The oil and gas industry have developed and advanced rapidly over the past few decades and the use of a fire protection system (FPS) in this industry is inevitable. A fire protection system assists in preventing fire occurrence as well as mitigating the consequences of a fire. An FPS can be categorised as active, passive and/or inherent. Effectiveness and performance of FPS relies heavily on the combination of various fire protection systems. Among these fire risk reduction strategies, passive fire protection (PFP) system is one of the most common strategies applied to mitigating fire impact. However, a comparative effectiveness analysis of various PFP systems has not been performed before despite their wide applications.
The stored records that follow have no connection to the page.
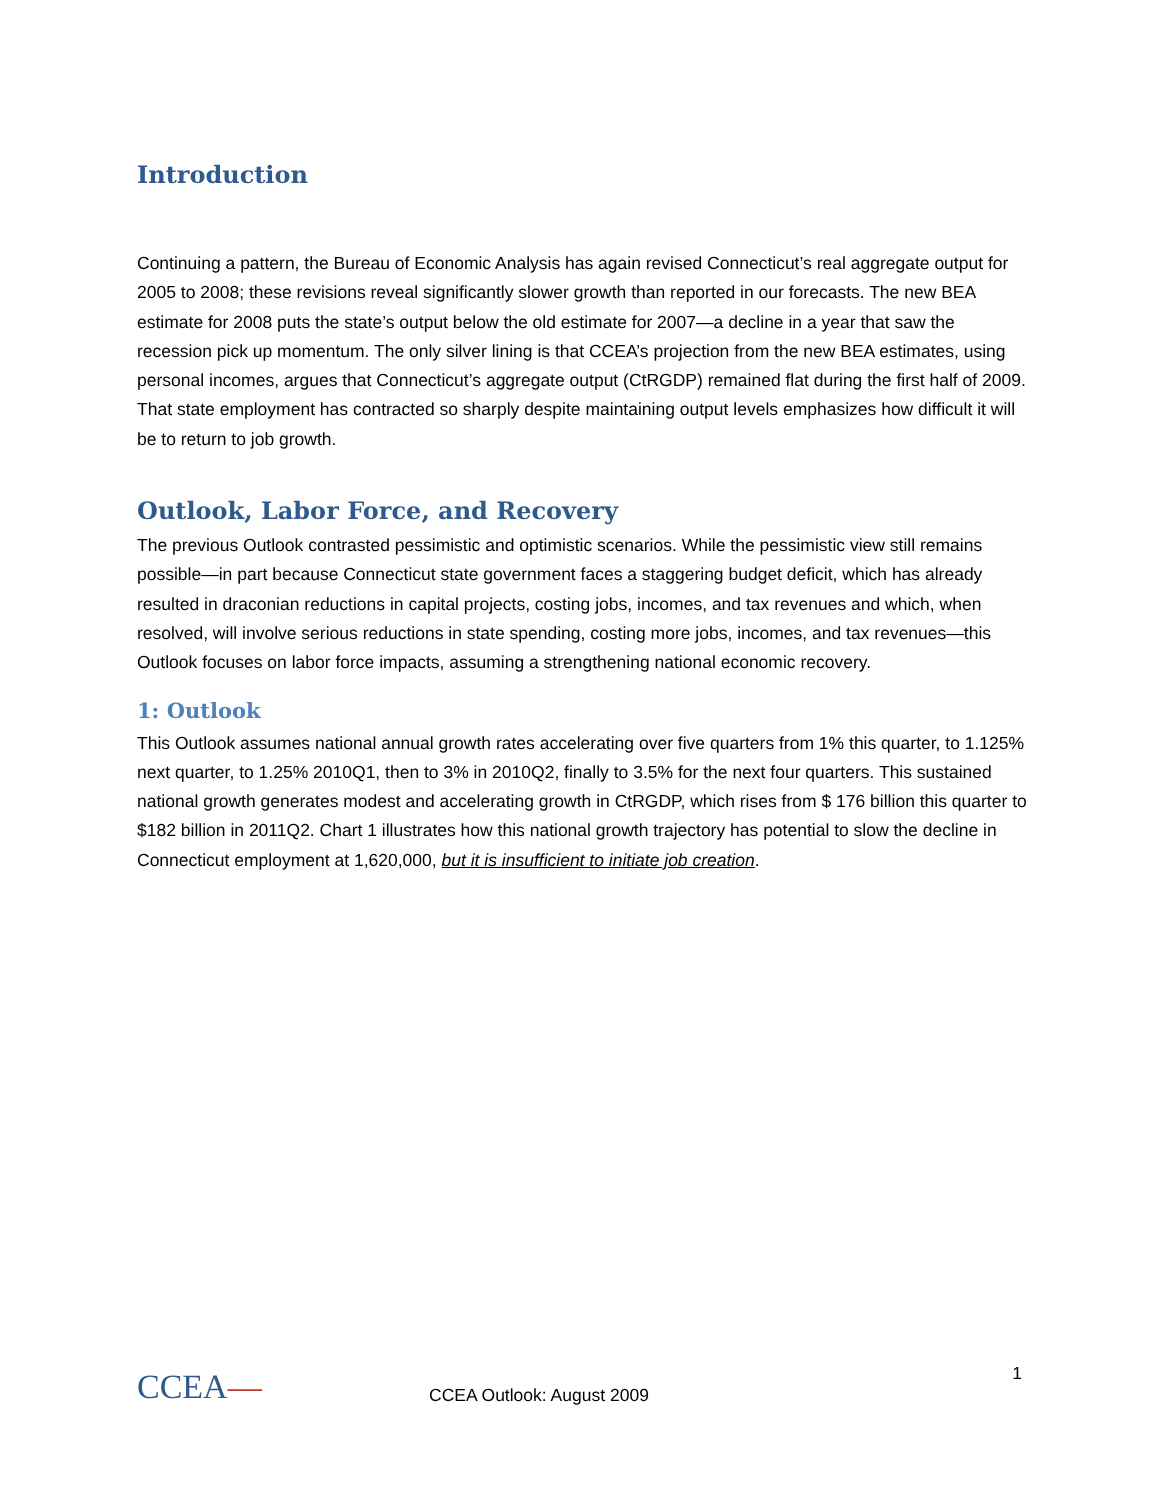Introduction
Continuing a pattern, the Bureau of Economic Analysis has again revised Connecticut’s real aggregate output for 2005 to 2008; these revisions reveal significantly slower growth than reported in our forecasts. The new BEA estimate for 2008 puts the state’s output below the old estimate for 2007—a decline in a year that saw the recession pick up momentum. The only silver lining is that CCEA’s projection from the new BEA estimates, using personal incomes, argues that Connecticut’s aggregate output (CtRGDP) remained flat during the first half of 2009. That state employment has contracted so sharply despite maintaining output levels emphasizes how difficult it will be to return to job growth.
Outlook, Labor Force, and Recovery
The previous Outlook contrasted pessimistic and optimistic scenarios. While the pessimistic view still remains possible—in part because Connecticut state government faces a staggering budget deficit, which has already resulted in draconian reductions in capital projects, costing jobs, incomes, and tax revenues and which, when resolved, will involve serious reductions in state spending, costing more jobs, incomes, and tax revenues—this Outlook focuses on labor force impacts, assuming a strengthening national economic recovery.
1: Outlook
This Outlook assumes national annual growth rates accelerating over five quarters from 1% this quarter, to 1.125% next quarter, to 1.25% 2010Q1, then to 3% in 2010Q2, finally to 3.5% for the next four quarters. This sustained national growth generates modest and accelerating growth in CtRGDP, which rises from $ 176 billion this quarter to $182 billion in 2011Q2. Chart 1 illustrates how this national growth trajectory has potential to slow the decline in Connecticut employment at 1,620,000, but it is insufficient to initiate job creation.
CCEA— CCEA Outlook: August 2009
1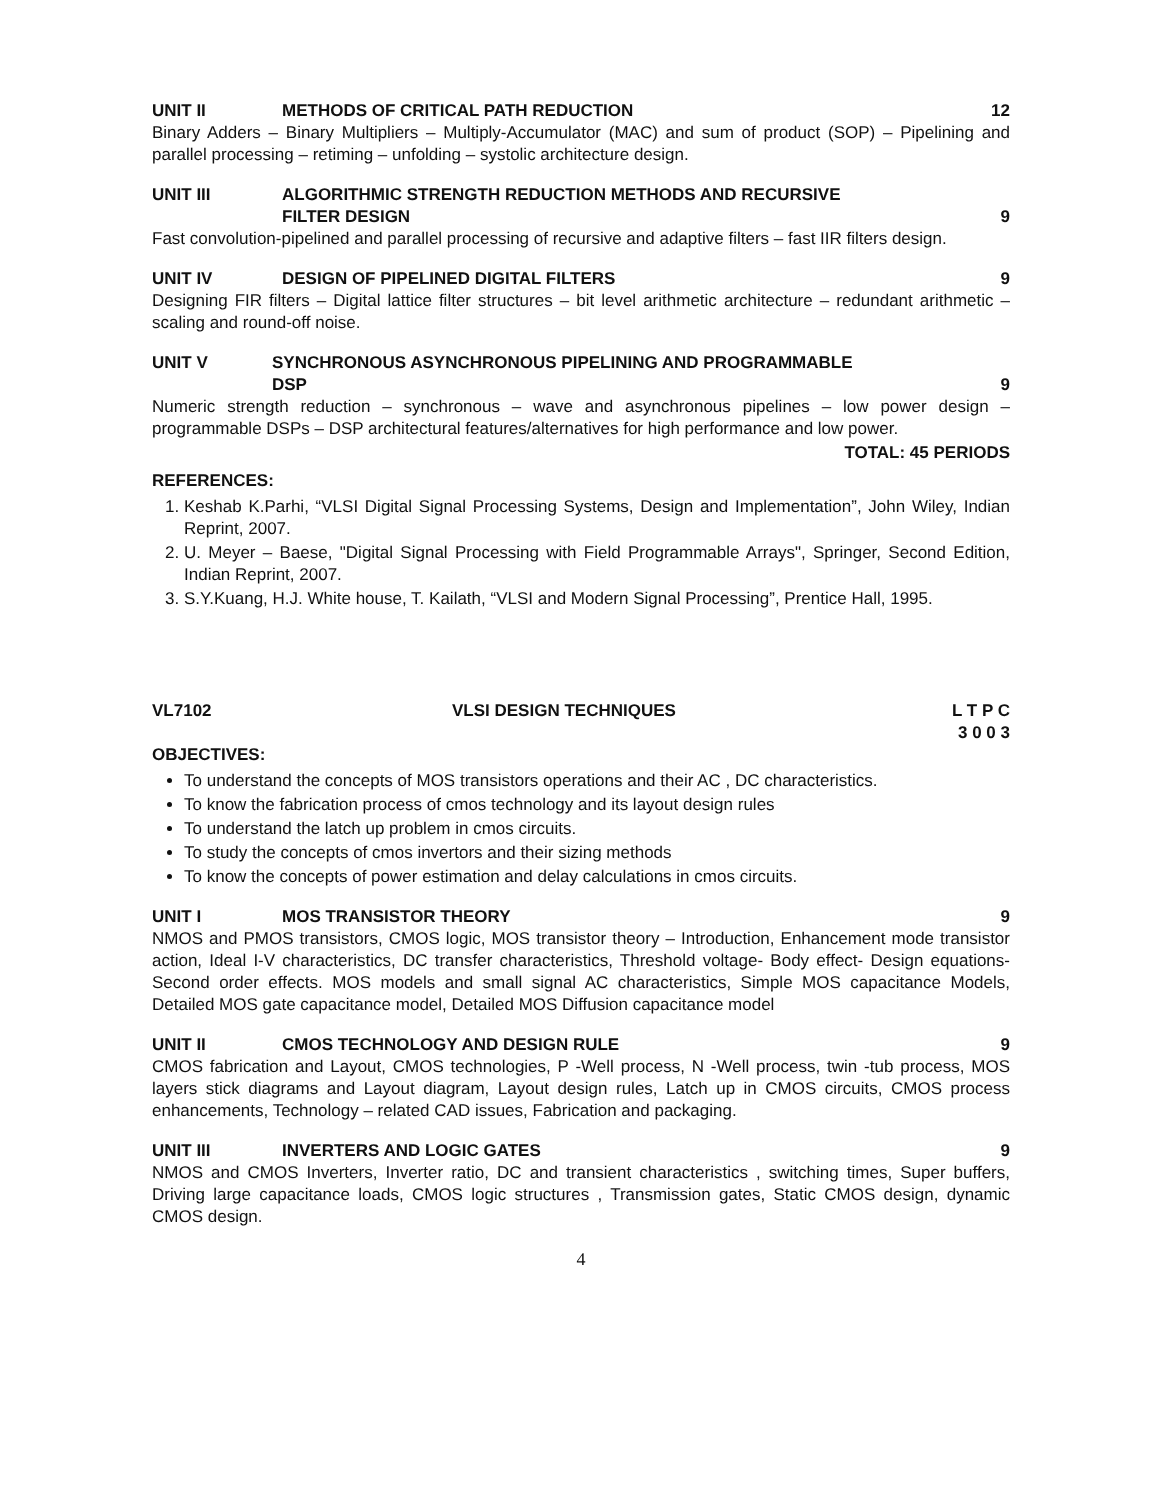UNIT II METHODS OF CRITICAL PATH REDUCTION 12
Binary Adders – Binary Multipliers – Multiply-Accumulator (MAC) and sum of product (SOP) – Pipelining and parallel processing – retiming – unfolding – systolic architecture design.
UNIT III ALGORITHMIC STRENGTH REDUCTION METHODS AND RECURSIVE
FILTER DESIGN 9
Fast convolution-pipelined and parallel processing of recursive and adaptive filters – fast IIR filters design.
UNIT IV DESIGN OF PIPELINED DIGITAL FILTERS 9
Designing FIR filters – Digital lattice filter structures – bit level arithmetic architecture – redundant arithmetic – scaling and round-off noise.
UNIT V SYNCHRONOUS ASYNCHRONOUS PIPELINING AND PROGRAMMABLE
DSP 9
Numeric strength reduction – synchronous – wave and asynchronous pipelines – low power design – programmable DSPs – DSP architectural features/alternatives for high performance and low power.
TOTAL: 45 PERIODS
REFERENCES:
1. Keshab K.Parhi, “VLSI Digital Signal Processing Systems, Design and Implementation”, John Wiley, Indian Reprint, 2007.
2. U. Meyer – Baese, "Digital Signal Processing with Field Programmable Arrays", Springer, Second Edition, Indian Reprint, 2007.
3. S.Y.Kuang, H.J. White house, T. Kailath, “VLSI and Modern Signal Processing”, Prentice Hall, 1995.
VL7102 VLSI DESIGN TECHNIQUES L T P C
3 0 0 3
OBJECTIVES:
To understand the concepts of MOS transistors operations and their AC , DC characteristics.
To know the fabrication process of cmos technology and its layout design rules
To understand the latch up problem in cmos circuits.
To study the concepts of cmos invertors and their sizing methods
To know the concepts of power estimation and delay calculations in cmos circuits.
UNIT I MOS TRANSISTOR THEORY 9
NMOS and PMOS transistors, CMOS logic, MOS transistor theory – Introduction, Enhancement mode transistor action, Ideal I-V characteristics, DC transfer characteristics, Threshold voltage- Body effect- Design equations- Second order effects. MOS models and small signal AC characteristics, Simple MOS capacitance Models, Detailed MOS gate capacitance model, Detailed MOS Diffusion capacitance model
UNIT II CMOS TECHNOLOGY AND DESIGN RULE 9
CMOS fabrication and Layout, CMOS technologies, P -Well process, N -Well process, twin -tub process, MOS layers stick diagrams and Layout diagram, Layout design rules, Latch up in CMOS circuits, CMOS process enhancements, Technology – related CAD issues, Fabrication and packaging.
UNIT III INVERTERS AND LOGIC GATES 9
NMOS and CMOS Inverters, Inverter ratio, DC and transient characteristics , switching times, Super buffers, Driving large capacitance loads, CMOS logic structures , Transmission gates, Static CMOS design, dynamic CMOS design.
4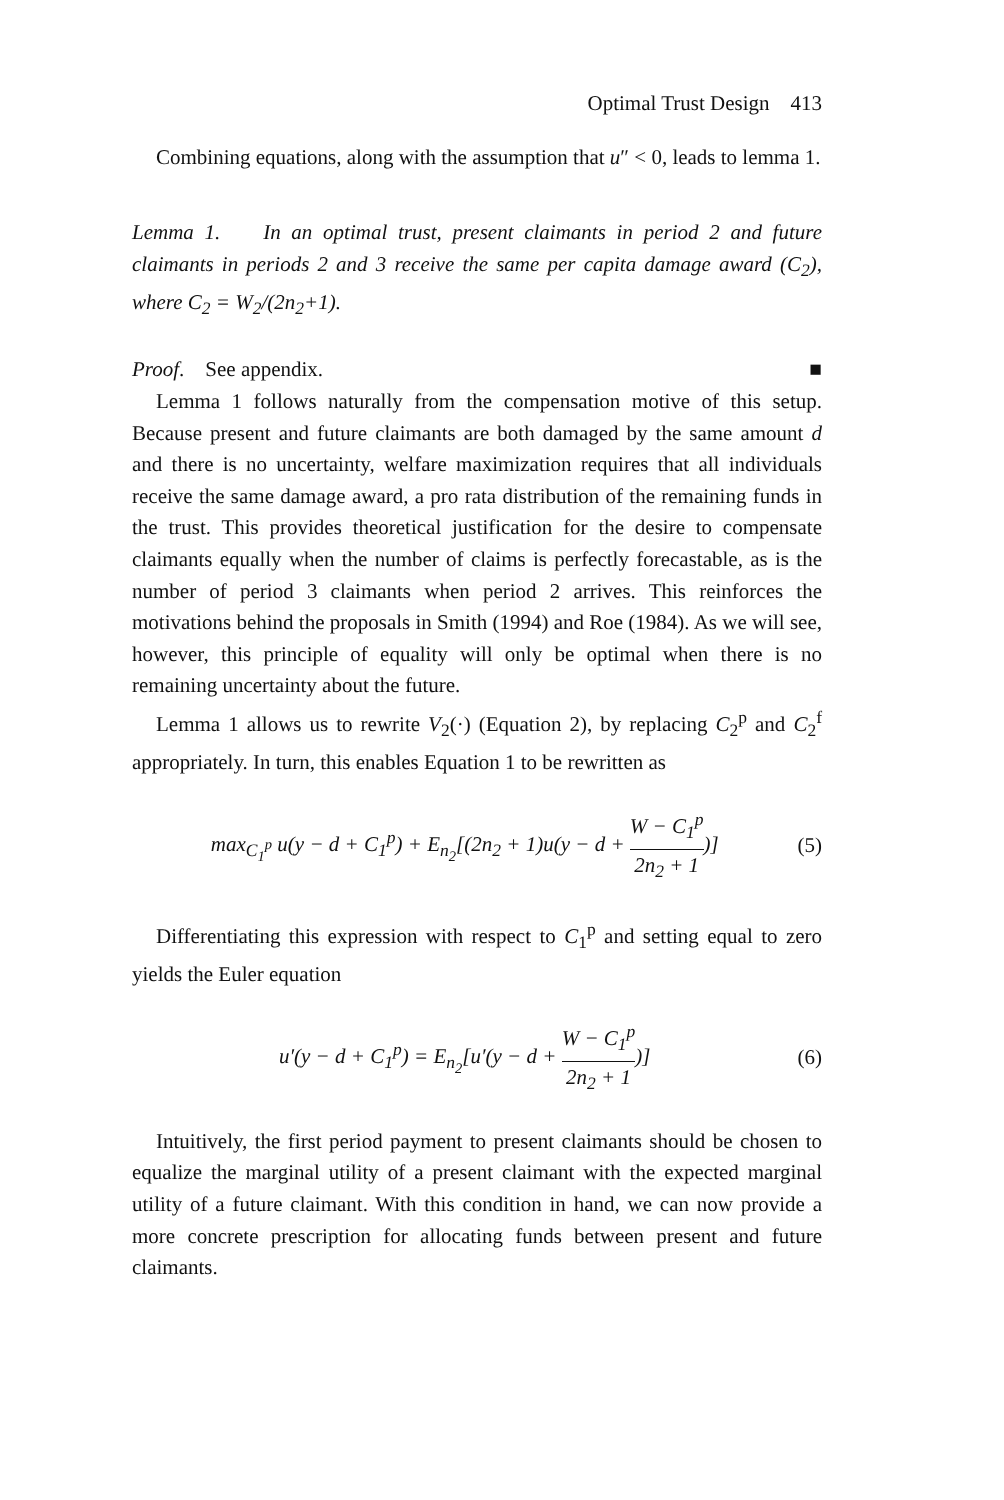Optimal Trust Design 413
Combining equations, along with the assumption that u″ < 0, leads to lemma 1.
Lemma 1. In an optimal trust, present claimants in period 2 and future claimants in periods 2 and 3 receive the same per capita damage award (C<sub>2</sub>), where C<sub>2</sub> = W<sub>2</sub>/(2n<sub>2</sub>+1).
Proof. See appendix. ■
Lemma 1 follows naturally from the compensation motive of this setup. Because present and future claimants are both damaged by the same amount d and there is no uncertainty, welfare maximization requires that all individuals receive the same damage award, a pro rata distribution of the remaining funds in the trust. This provides theoretical justification for the desire to compensate claimants equally when the number of claims is perfectly forecastable, as is the number of period 3 claimants when period 2 arrives. This reinforces the motivations behind the proposals in Smith (1994) and Roe (1984). As we will see, however, this principle of equality will only be optimal when there is no remaining uncertainty about the future.
Lemma 1 allows us to rewrite V<sub>2</sub>(·) (Equation 2), by replacing C<sub>2</sub><sup>p</sup> and C<sub>2</sub><sup>f</sup> appropriately. In turn, this enables Equation 1 to be rewritten as
max<sub>C<sub>1</sub><sup>p</sup></sub> u(y − d + C<sub>1</sub><sup>p</sup>) + E<sub>n<sub>2</sub></sub>[(2n<sub>2</sub> + 1)u(y − d + W − C<sub>1</sub><sup>p</sup> 2n<sub>2</sub> + 1)]
(5)
Differentiating this expression with respect to C<sub>1</sub><sup>p</sup> and setting equal to zero yields the Euler equation
u′(y − d + C<sub>1</sub><sup>p</sup>) = E<sub>n<sub>2</sub></sub>[u′(y − d + W − C<sub>1</sub><sup>p</sup> 2n<sub>2</sub> + 1)]
(6)
Intuitively, the first period payment to present claimants should be chosen to equalize the marginal utility of a present claimant with the expected marginal utility of a future claimant. With this condition in hand, we can now provide a more concrete prescription for allocating funds between present and future claimants.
This study presents a numerical assessment of performances of various commonly used PFP materials in oil and gas refinery facilities to determine their effectiveness in preventing fire escalation. Maximum Credible Accident Scenario (MCAS) methodology is used to obtain the three most credible fire scenarios among 27 fire scenarios and they are simulated using Fire Dynamics Simulator (FDS) software. This study considered 1 cm and 10 cm thickness of PFP. The obtained results are used for the effectiveness analysis of various PFP materials based on maximum heat flux received by equipment and equipment wall temperature. The study revealed that cementitious material and cellular glass have better performance than other considered PFPs in preventing the temperature rise of equipment when exposed to hydrocarbon fires. This study will provide a key insight into PFP selection and optimisation to mitigate fire impact and prevention of fire escalation.